Bernie went on to praise my dedication to the company and my memorable years of service, and he offered me a generous severance package, which human resources would explain to me in greater detail.

"You'll land on your feet somewhere," he said in conclusion. "When you're ready, there'll be plenty of opportunities. You just have to get your priorities straight."

Bernie was right. I did have to get my priorities straight, and one of them was to work for someone who didn't bite his nails.

 

On my way home, I dialed Weezie on my cell phone. I hadn't spoken to her in, well, too long. I'd been busy suffering from Manchausen by Proxy.

"You won't believe this," I said when she answered. "Bernie just fired me."

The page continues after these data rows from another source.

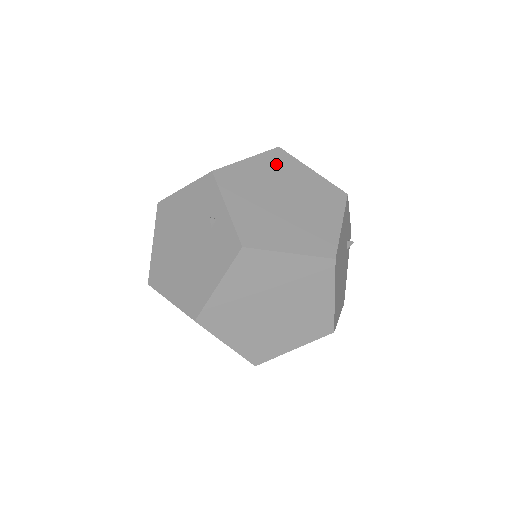
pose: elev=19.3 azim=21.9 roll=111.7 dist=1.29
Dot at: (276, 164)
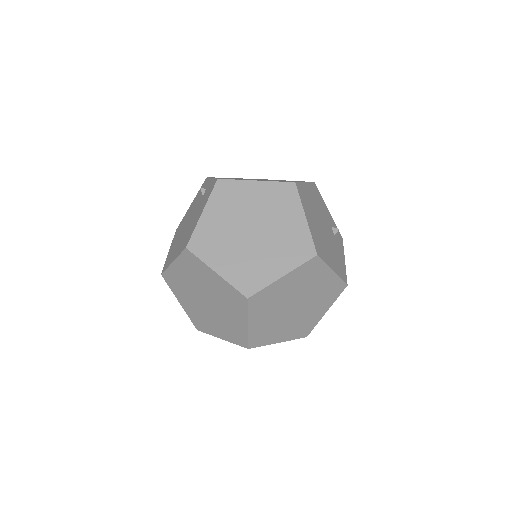
Dot at: occluded
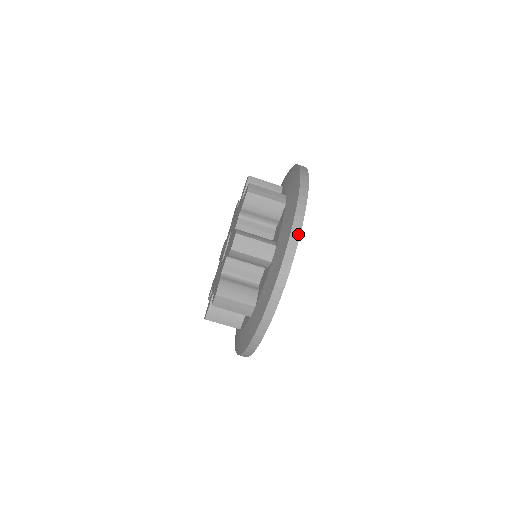
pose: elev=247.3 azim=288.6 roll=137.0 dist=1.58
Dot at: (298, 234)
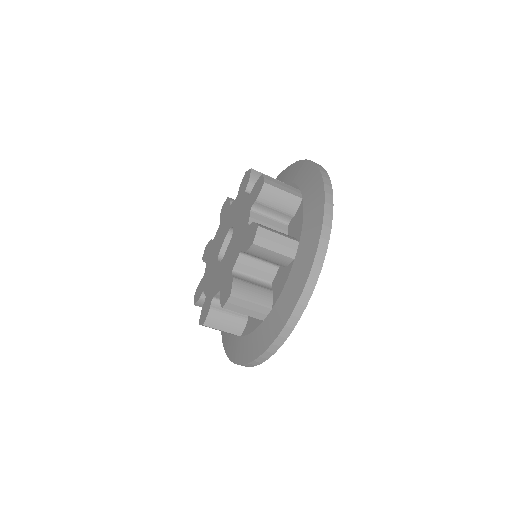
Dot at: (294, 324)
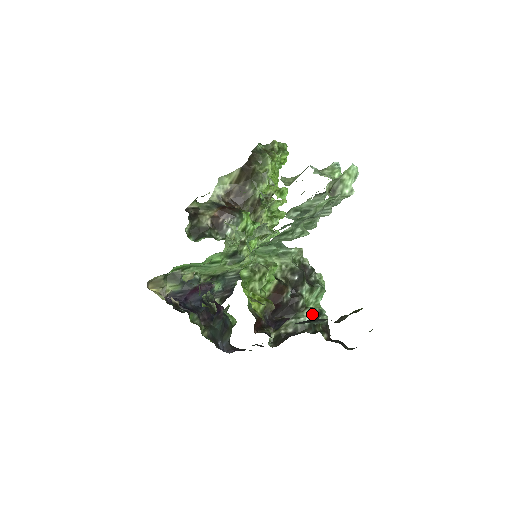
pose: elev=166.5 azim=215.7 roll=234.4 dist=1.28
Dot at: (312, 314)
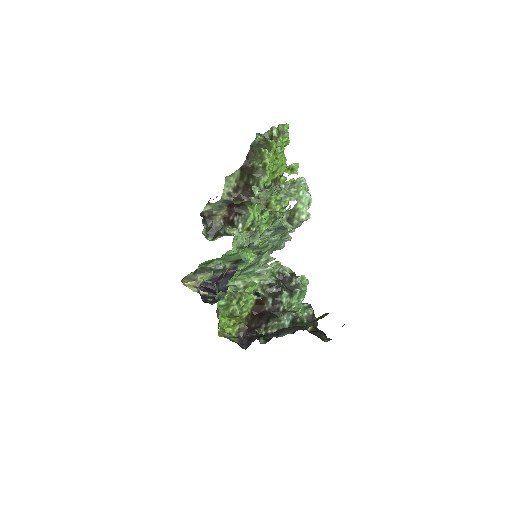
Dot at: (289, 319)
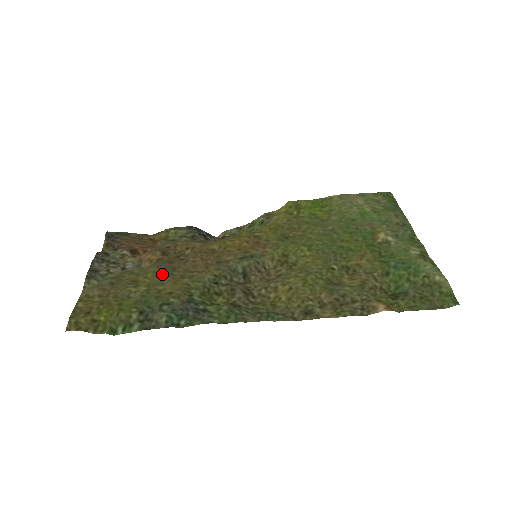
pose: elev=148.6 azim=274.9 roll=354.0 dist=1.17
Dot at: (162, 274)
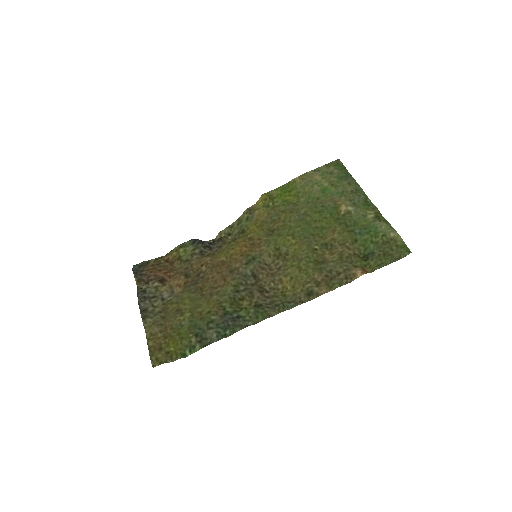
Dot at: (195, 297)
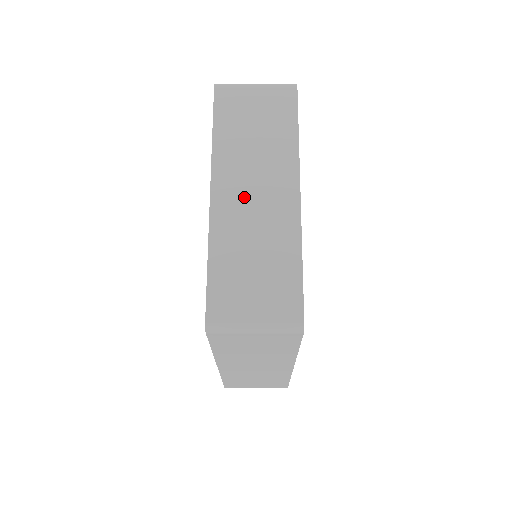
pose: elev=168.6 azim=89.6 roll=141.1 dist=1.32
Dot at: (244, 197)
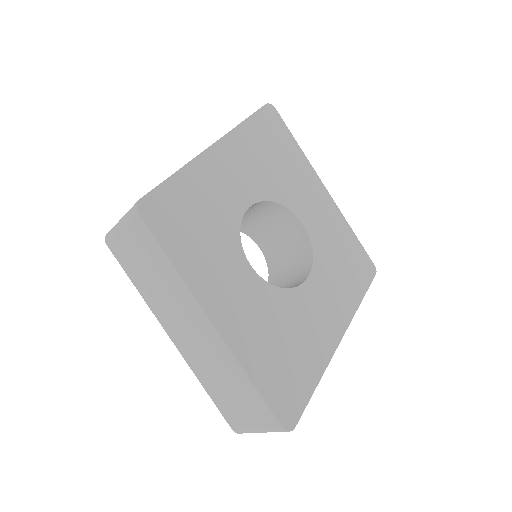
Dot at: occluded
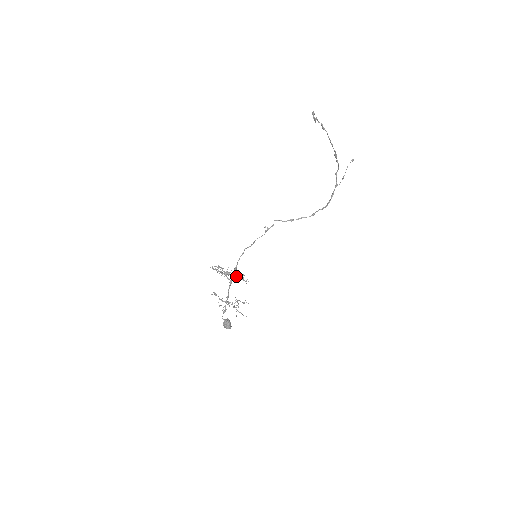
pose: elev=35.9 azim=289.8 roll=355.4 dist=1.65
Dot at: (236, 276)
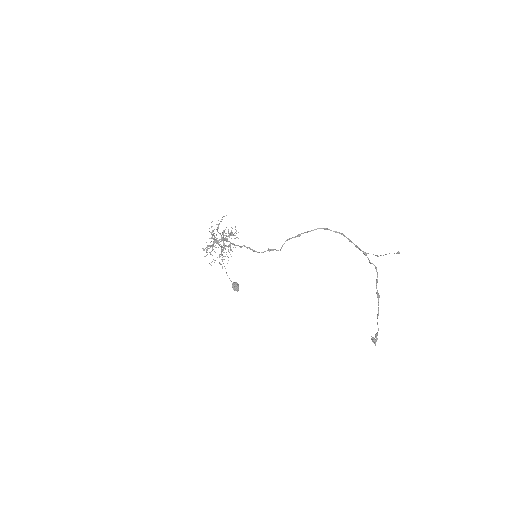
Dot at: occluded
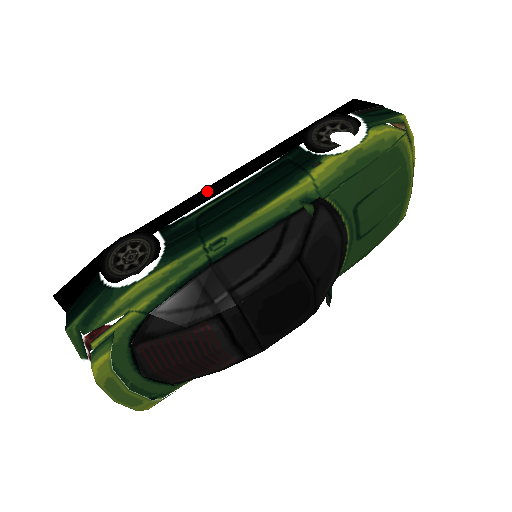
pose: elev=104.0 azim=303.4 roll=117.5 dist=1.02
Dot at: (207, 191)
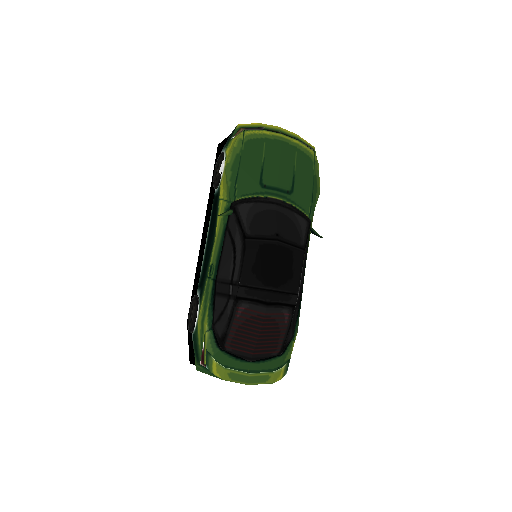
Dot at: (202, 254)
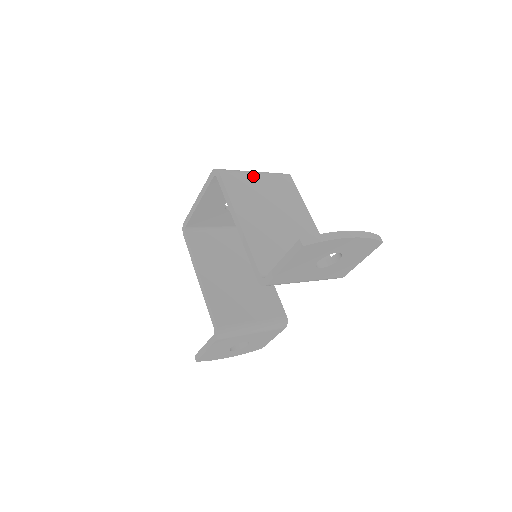
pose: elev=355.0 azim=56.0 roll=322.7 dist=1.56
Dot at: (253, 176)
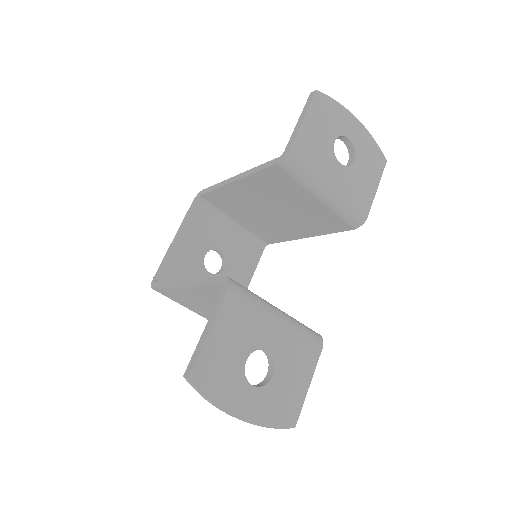
Dot at: occluded
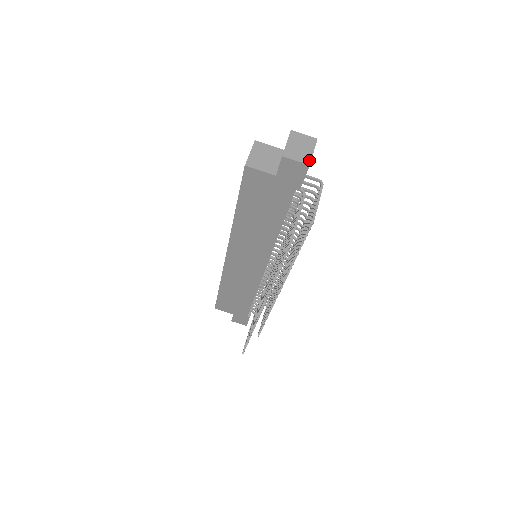
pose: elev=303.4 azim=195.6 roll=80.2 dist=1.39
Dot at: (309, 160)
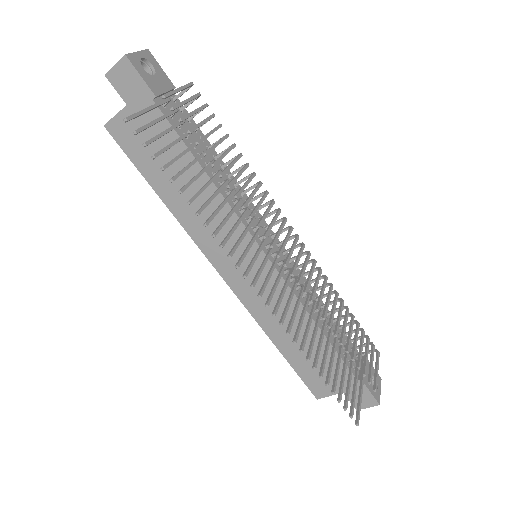
Dot at: (127, 55)
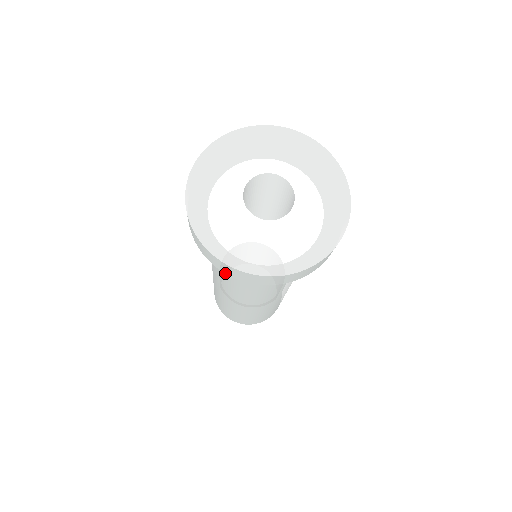
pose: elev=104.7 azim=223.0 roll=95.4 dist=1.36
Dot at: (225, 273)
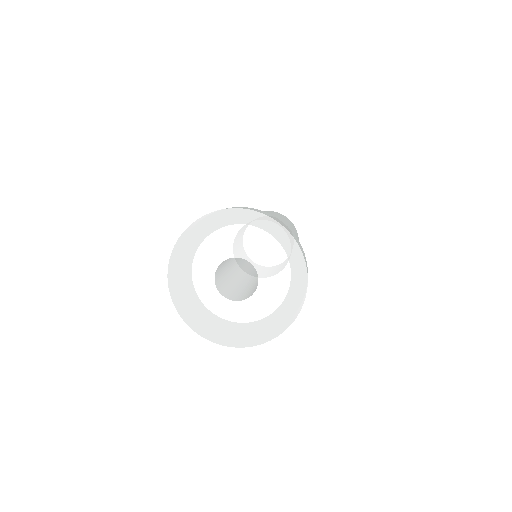
Dot at: occluded
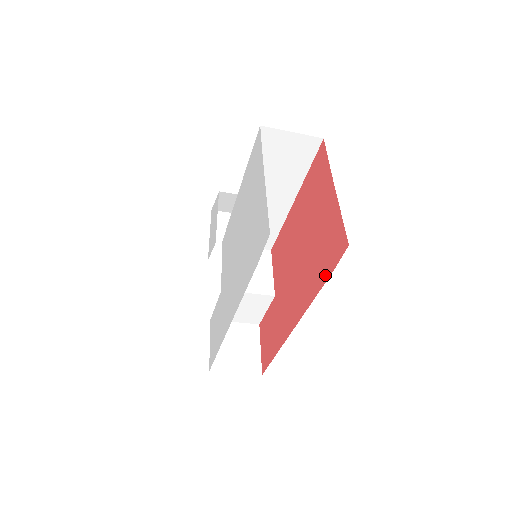
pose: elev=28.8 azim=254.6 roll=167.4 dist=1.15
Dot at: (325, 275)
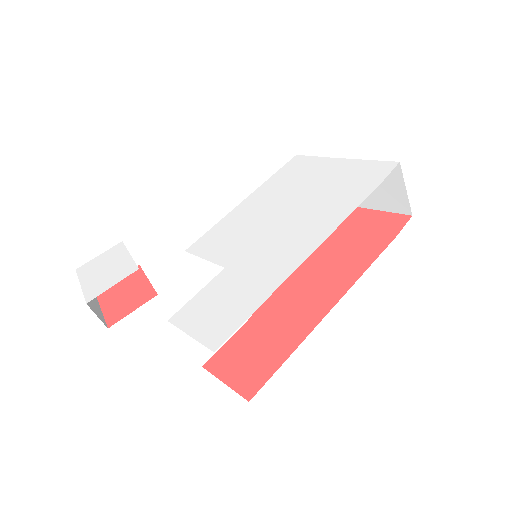
Dot at: (383, 243)
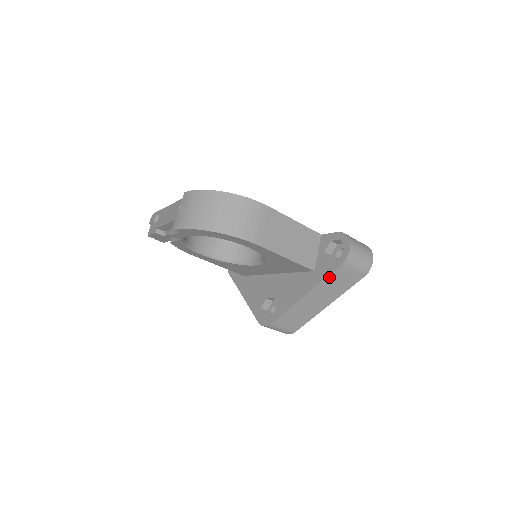
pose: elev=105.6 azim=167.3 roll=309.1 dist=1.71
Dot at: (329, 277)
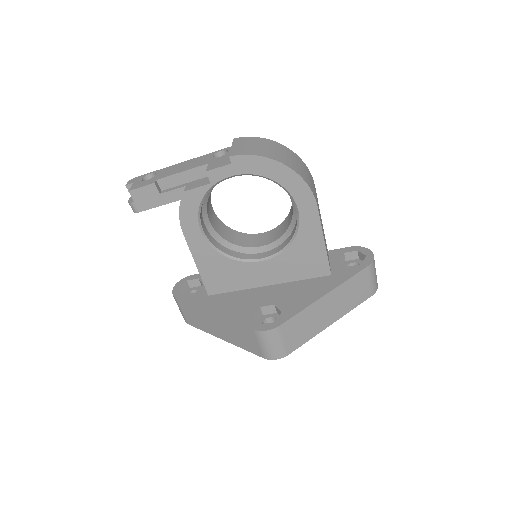
Dot at: (354, 278)
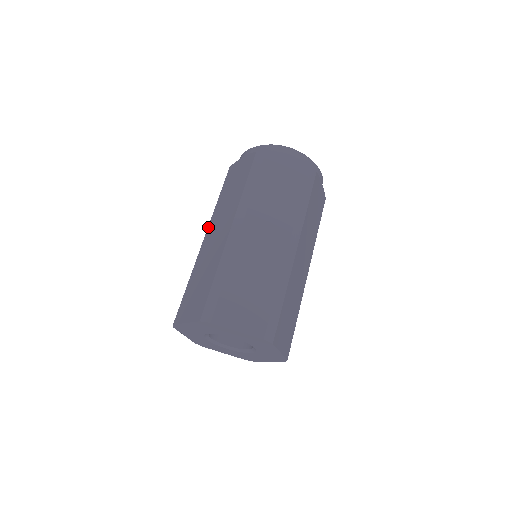
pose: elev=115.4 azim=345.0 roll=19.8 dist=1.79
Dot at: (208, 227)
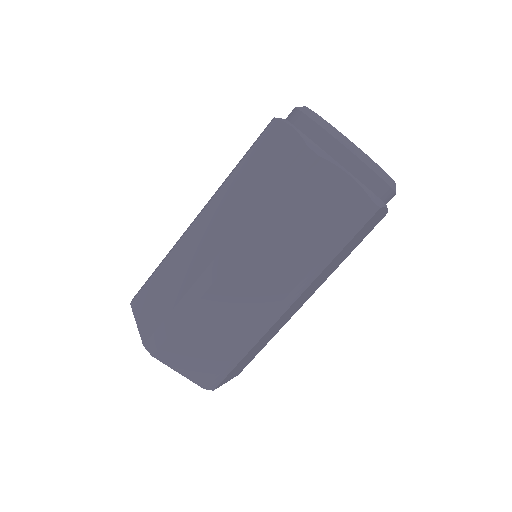
Dot at: (208, 205)
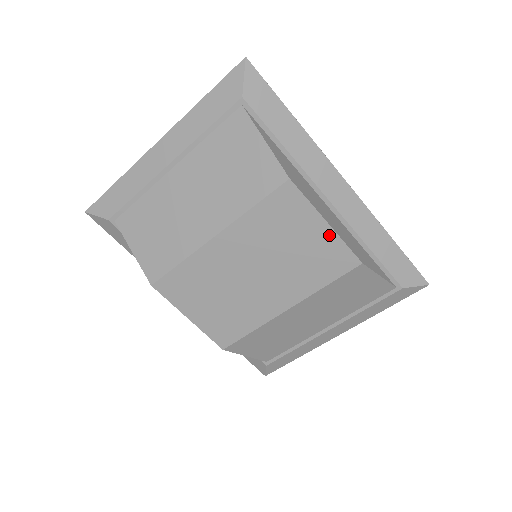
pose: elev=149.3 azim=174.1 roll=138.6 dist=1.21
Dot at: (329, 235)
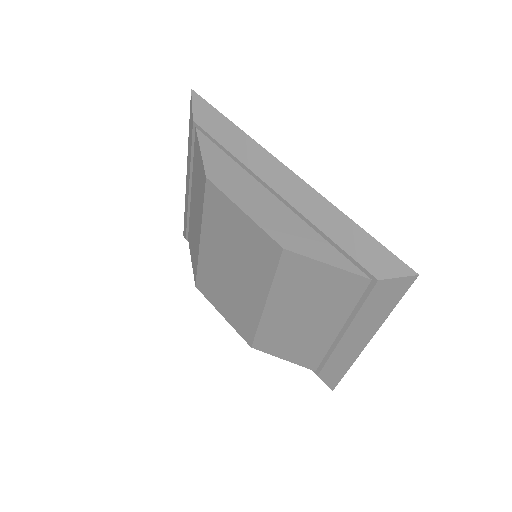
Dot at: (249, 223)
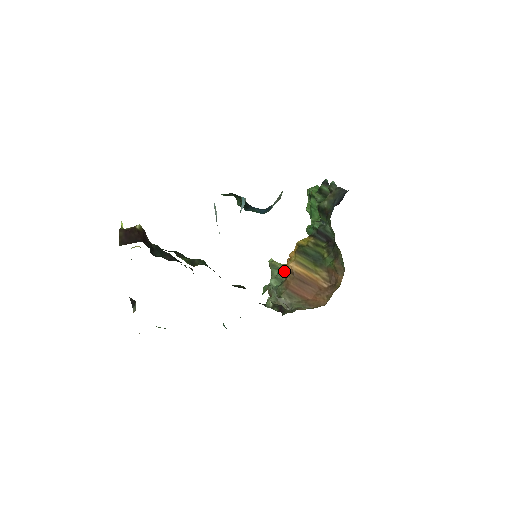
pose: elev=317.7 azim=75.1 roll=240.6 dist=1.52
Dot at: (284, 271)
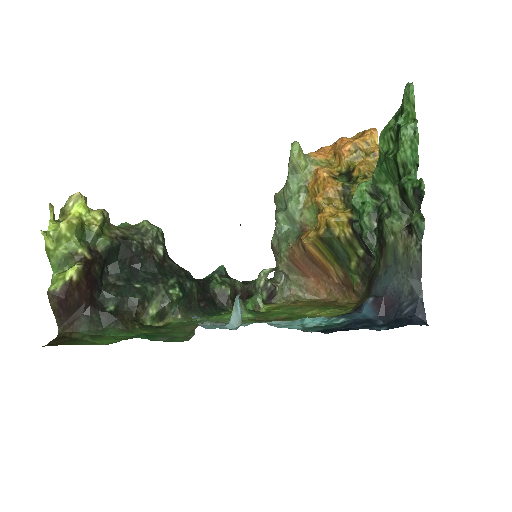
Dot at: (305, 189)
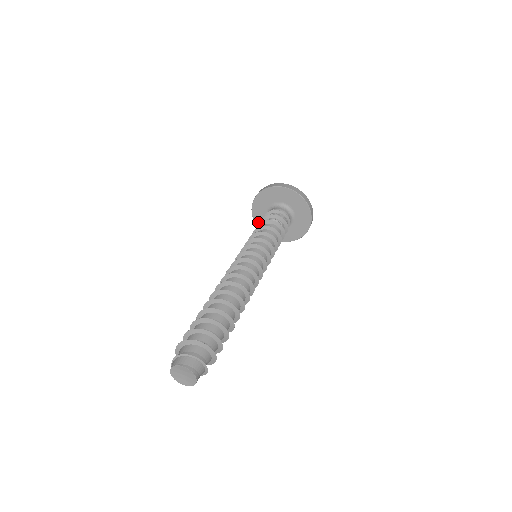
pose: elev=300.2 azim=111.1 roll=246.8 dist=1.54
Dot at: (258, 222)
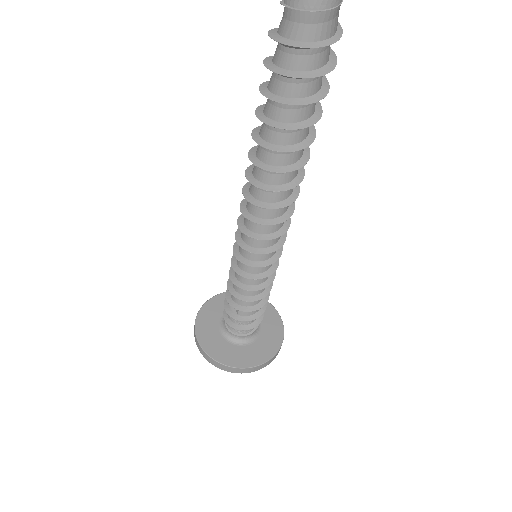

I expected something along the lines of "Oh my God" or "Are you kidding?" or "What a bastard." Instead, Weezie said, "Like I'm supposed to care?"

Back came the tears. Luckily, I was in a cab, so no one could see me sponging them up with the sleeve of my sweater. "What's wrong?" I asked. "Are you mad at me?"

"I'm very mad at you," she said. "My marriage is falling apart and where's my best friend? Never around."

"Oh, Weezie," I said. "You know I've been all wrapped up in this mess with Dan and Leah, but I'm—"

"All wrapped up in your own problems, in other words," she said. "Did it ever occur to you that the world doesn't revolve around Melanie Banks?"

"I'm sorry," I said. "I should have paid more attention to what's been going on with you."

"You should have," she said. "But now that I think about it, you've always been a little self-involved. From the day we met, you've operated under the assumption that my life was perfect, which gave you a free pass to talk nonstop about
your
struggles, how tough everything has been for
you
all your life. Well, guess what? I'm finished with that kind of friendship. Done."

"Don't say that," I urged, completely taken aback by her outburst. And yet she was right. I hadn't been up to Connecticut to see her since the incident with Nards, and I hadn't called often enough to check on her. But she was my rock. I couldn't lose her now. Not when I had lost my job and Dan too. "I'll be a better friend, Weezie. You'll see."

"You need to get your priorities straight," she said, echoing Bernie. "Gotta go."

She hung up. I was crying so ferociously by then that my tears had wet the seat of the taxi. The driver yelled at me in a foreign language I couldn't identify, which made me cry harder. Ever since Dan had announced his engagement, it seemed there was more and more to cry about.